Records shown below:

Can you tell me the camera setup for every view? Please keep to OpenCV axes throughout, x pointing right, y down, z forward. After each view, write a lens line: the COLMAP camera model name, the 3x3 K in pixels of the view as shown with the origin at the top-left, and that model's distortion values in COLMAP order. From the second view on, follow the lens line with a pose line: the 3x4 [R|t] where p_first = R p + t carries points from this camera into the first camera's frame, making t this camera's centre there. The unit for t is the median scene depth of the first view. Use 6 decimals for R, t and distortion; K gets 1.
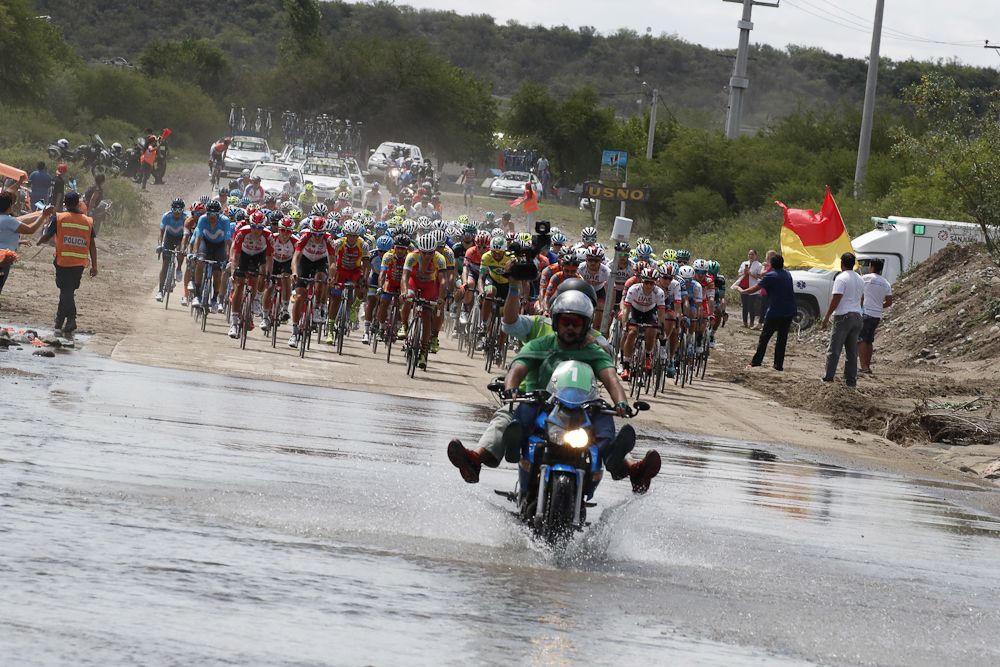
lens RADIAL K [[3710.1, 0, 500.4], [0, 3710.1, 335.7], [0, 0, 1]] dist [0.463243, 0.000000]
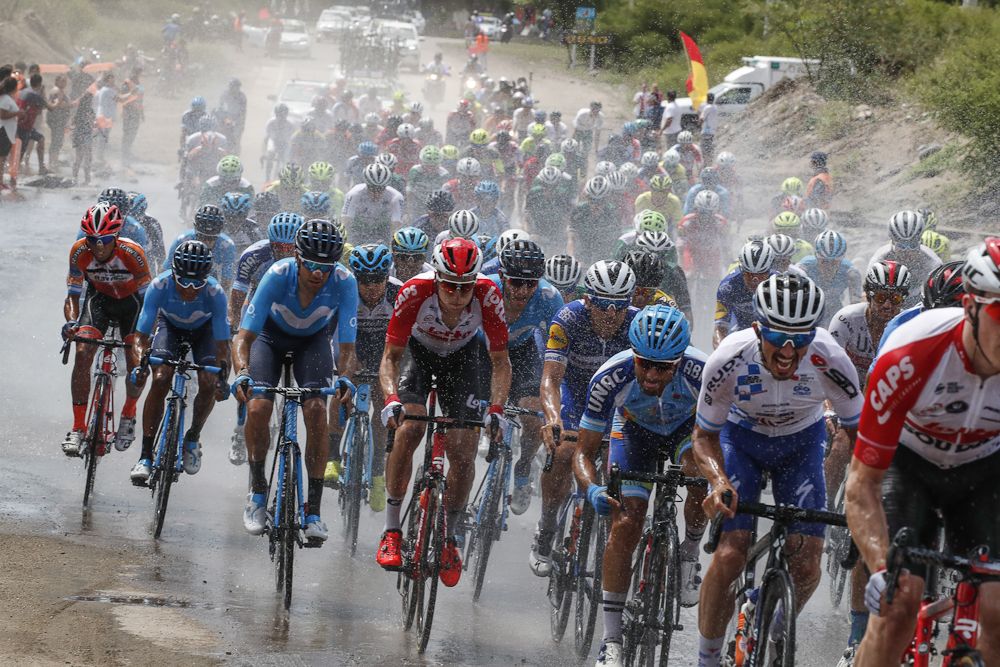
lens RADIAL K [[3667.1, 0, 500.0], [0, 3667.1, 334.2], [0, 0, 1]] dist [0.320155, 0.000000]
pose [[0.998201, -0.030793, -0.051452, 0.065398], [0.033569, 0.997977, 0.053991, -0.005004], [0.049686, -0.055621, 0.997215, -0.331487]]
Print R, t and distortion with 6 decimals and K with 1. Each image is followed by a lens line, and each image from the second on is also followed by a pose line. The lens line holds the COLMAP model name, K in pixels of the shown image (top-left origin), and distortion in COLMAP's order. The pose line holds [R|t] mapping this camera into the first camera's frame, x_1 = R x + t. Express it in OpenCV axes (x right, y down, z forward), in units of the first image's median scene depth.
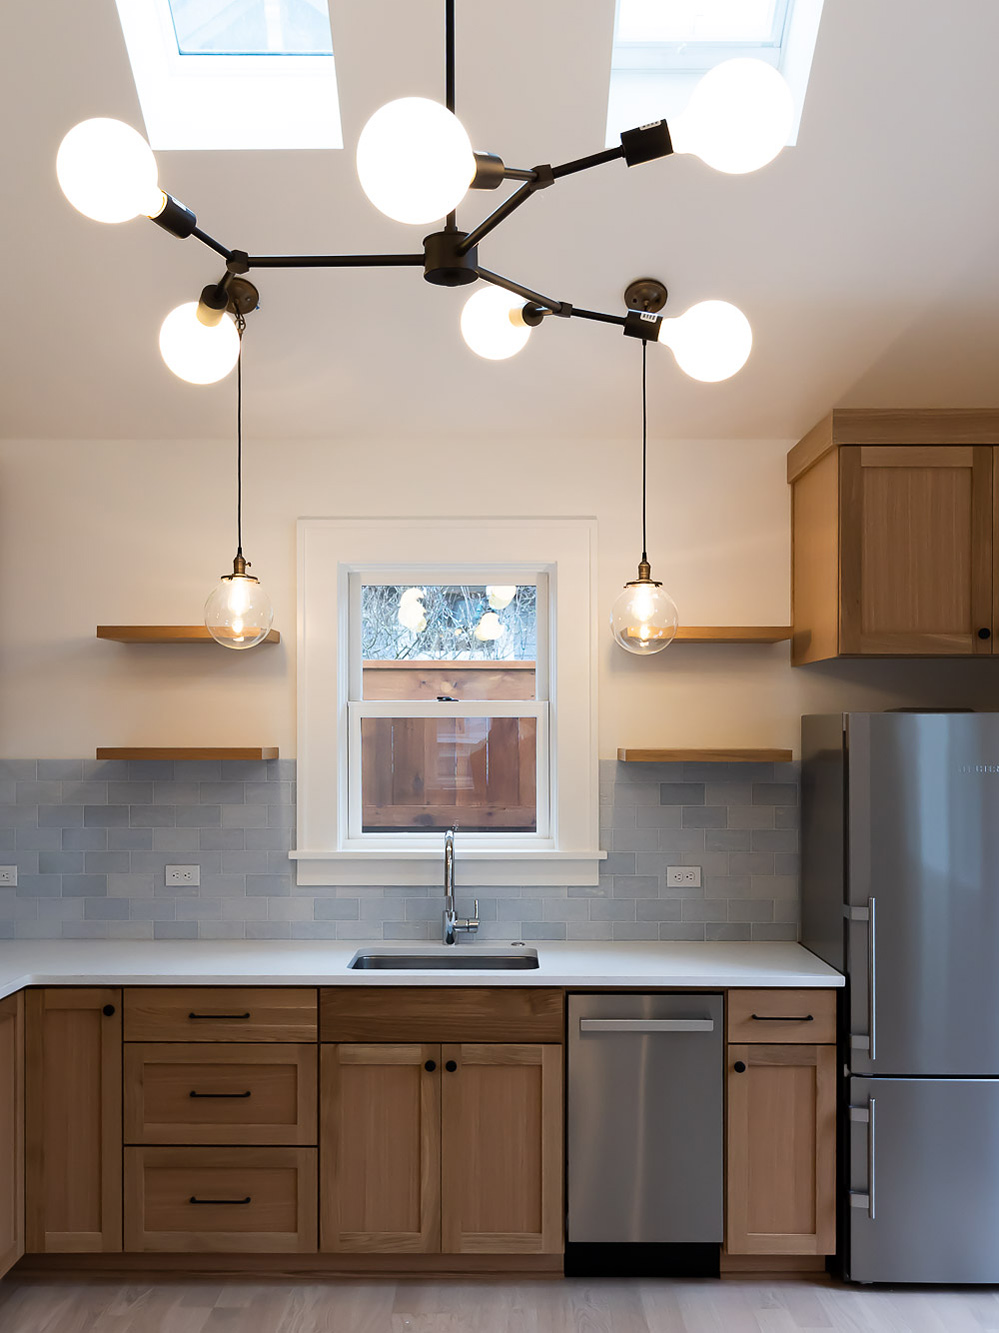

End of Records shown.

▸ Requirement
Can you retype the entire listing above word for word, leaving out the pictures?

▸ Answer below
Can you tell me the camera setup for every view? Please keep to OpenCV axes throughout, x pointing right, y down, z forward. After each view, write a lens line: the COLMAP camera model name, the 3x3 K in pixels of the view as shown with the origin at the top-left, and that model's distortion values in COLMAP order. From the second view on, follow the lens line with a pose line: the 3x4 [R|t] where p_first = R p + t carries points from this camera into the first camera's frame, making t this camera's centre there. The unit for t is the median scene depth of the first view. Use 6 decimals for R, t and distortion; K gets 1.
lens RADIAL K [[3710.1, 0, 500.4], [0, 3710.1, 335.7], [0, 0, 1]] dist [0.463243, 0.000000]
lens RADIAL K [[3667.1, 0, 500.0], [0, 3667.1, 334.2], [0, 0, 1]] dist [0.320155, 0.000000]
pose [[0.998201, -0.030793, -0.051452, 0.065398], [0.033569, 0.997977, 0.053991, -0.005004], [0.049686, -0.055621, 0.997215, -0.331487]]
Print R, t and distortion with 6 decimals and K with 1. Each image is followed by a lens line, and each image from the second on is also followed by a pose line. The lens line holds the COLMAP model name, K in pixels of the shown image (top-left origin), and distortion in COLMAP's order. The pose line holds [R|t] mapping this camera into the first camera's frame, x_1 = R x + t. Express it in OpenCV axes (x right, y down, z forward), in units of the first image's median scene depth.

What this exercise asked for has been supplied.